* Exercise requirements
A verbatim restatement of the data, free of pictures, is what you should output.

START Raw data

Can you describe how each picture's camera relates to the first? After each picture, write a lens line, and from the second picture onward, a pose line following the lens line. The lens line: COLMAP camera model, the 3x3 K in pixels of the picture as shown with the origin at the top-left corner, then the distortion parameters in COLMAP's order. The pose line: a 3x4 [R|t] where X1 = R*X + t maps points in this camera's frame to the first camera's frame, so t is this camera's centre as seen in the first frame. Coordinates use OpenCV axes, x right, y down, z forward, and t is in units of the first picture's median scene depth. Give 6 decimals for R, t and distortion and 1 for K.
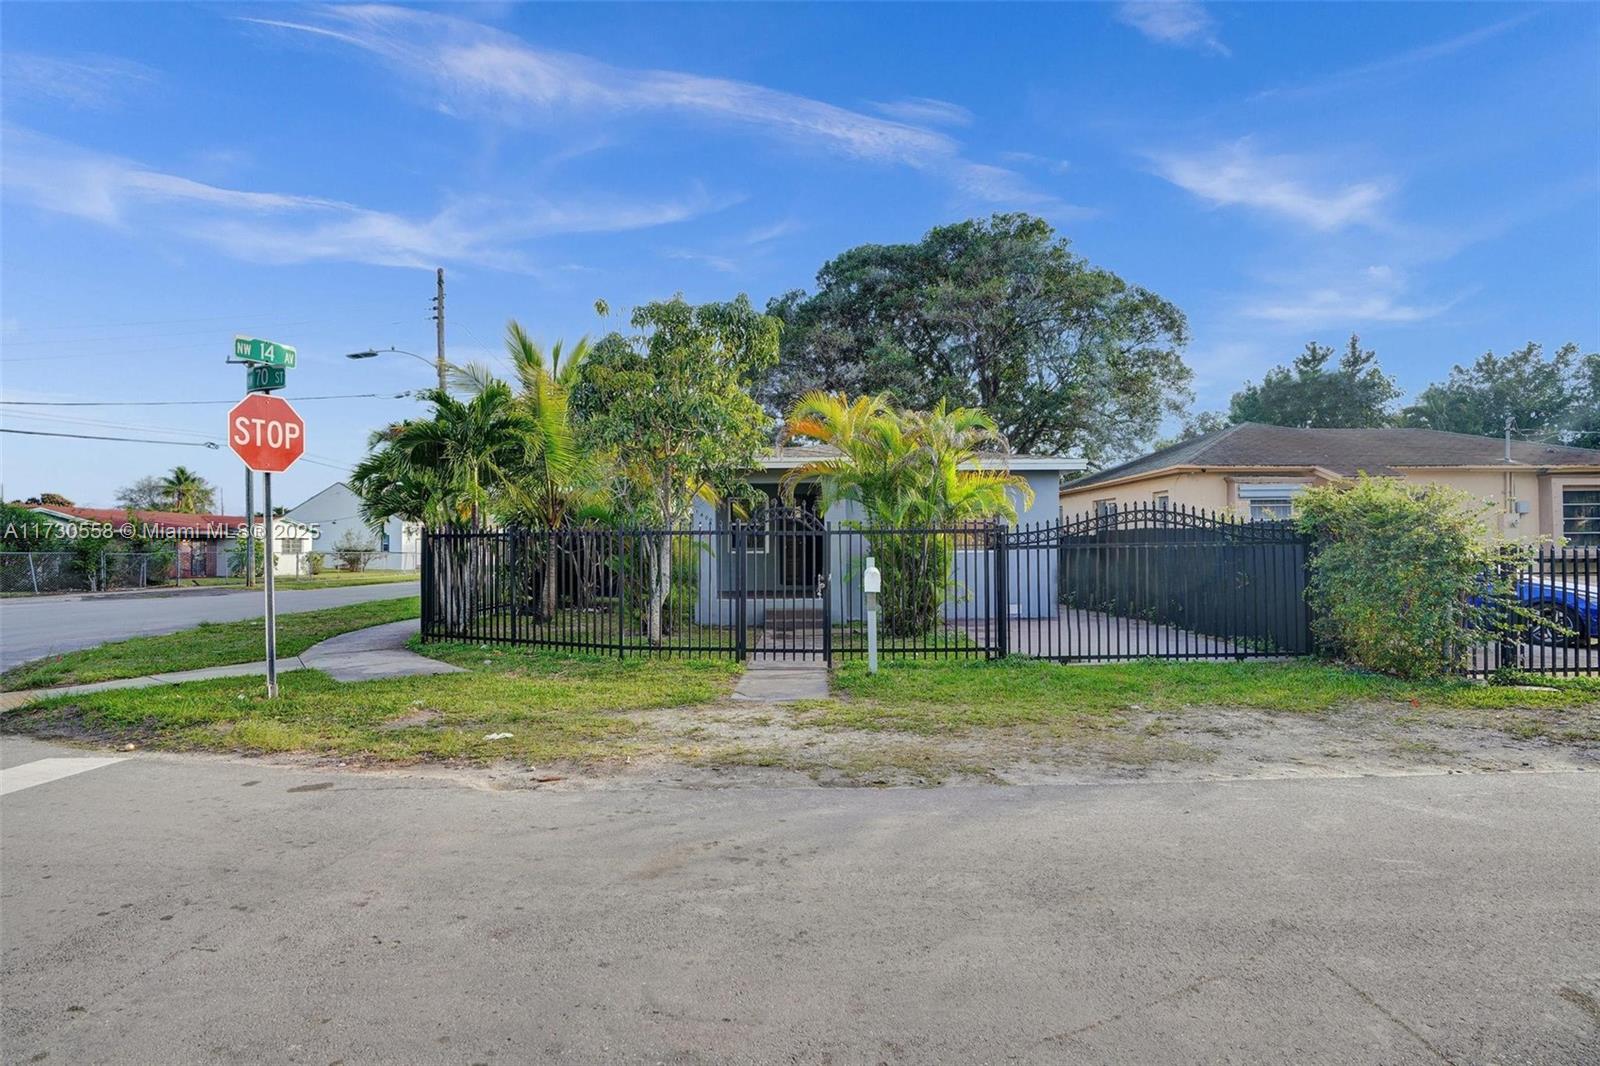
lens RADIAL K [[787.7, 0, 800.0], [0, 787.7, 533.0], [0, 0, 1]] dist [-0.051731, -0.000051]
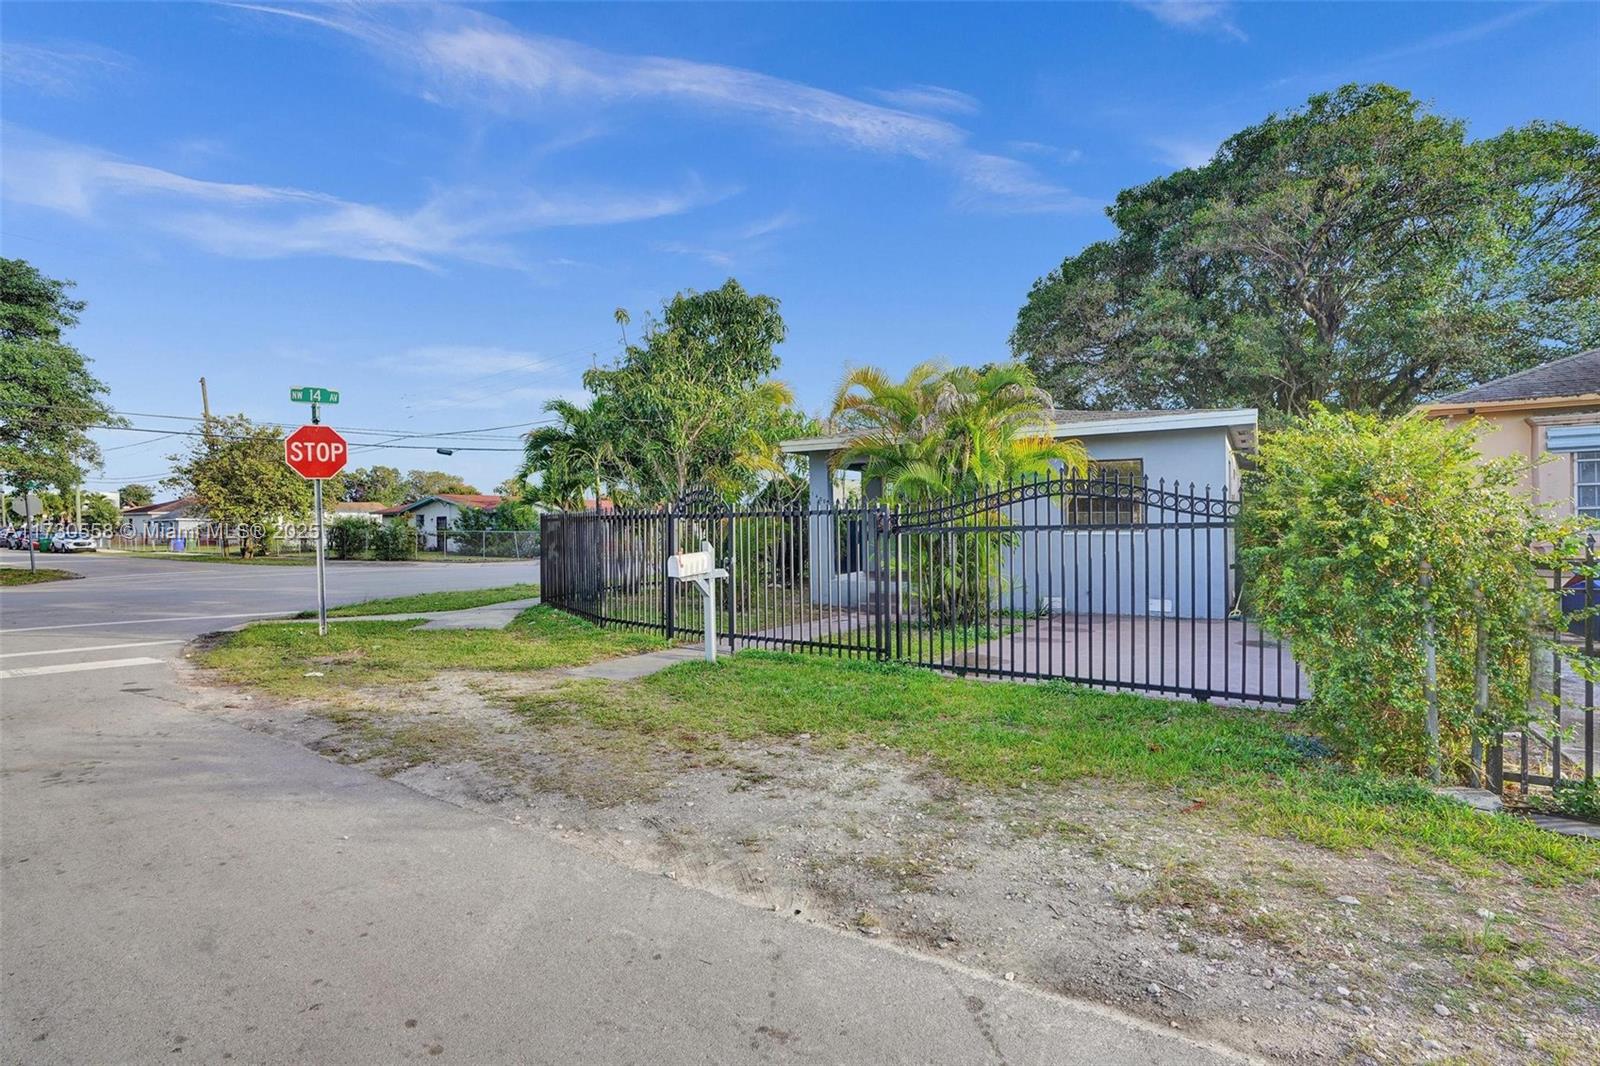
lens RADIAL K [[746.3, 0, 801.9], [0, 746.3, 541.4], [0, 0, 1]] dist [-0.003870, 0.000049]
pose [[0.814137, 0.017998, -0.580393, 0.856871], [0.010352, 0.998911, 0.045497, -0.014232], [0.580580, -0.043049, 0.813064, 0.366652]]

END Raw data

* Final answer
Can you describe how each picture's camera relates to the first? After each picture, write a lens line, and from the second picture onward, a pose line following the lens line. The lens line: COLMAP camera model, the 3x3 K in pixels of the picture as shown with the origin at the top-left corner, then the distortion parameters in COLMAP's order. The pose line: a 3x4 [R|t] where X1 = R*X + t maps points in this camera's frame to the first camera's frame, so t is this camera's centre as seen in the first frame. Coordinates use OpenCV axes, x right, y down, z forward, and t is in units of the first picture's median scene depth. Give 6 decimals for R, t and distortion and 1 for K.
lens RADIAL K [[787.7, 0, 800.0], [0, 787.7, 533.0], [0, 0, 1]] dist [-0.051731, -0.000051]
lens RADIAL K [[746.3, 0, 801.9], [0, 746.3, 541.4], [0, 0, 1]] dist [-0.003870, 0.000049]
pose [[0.814137, 0.017998, -0.580393, 0.856871], [0.010352, 0.998911, 0.045497, -0.014232], [0.580580, -0.043049, 0.813064, 0.366652]]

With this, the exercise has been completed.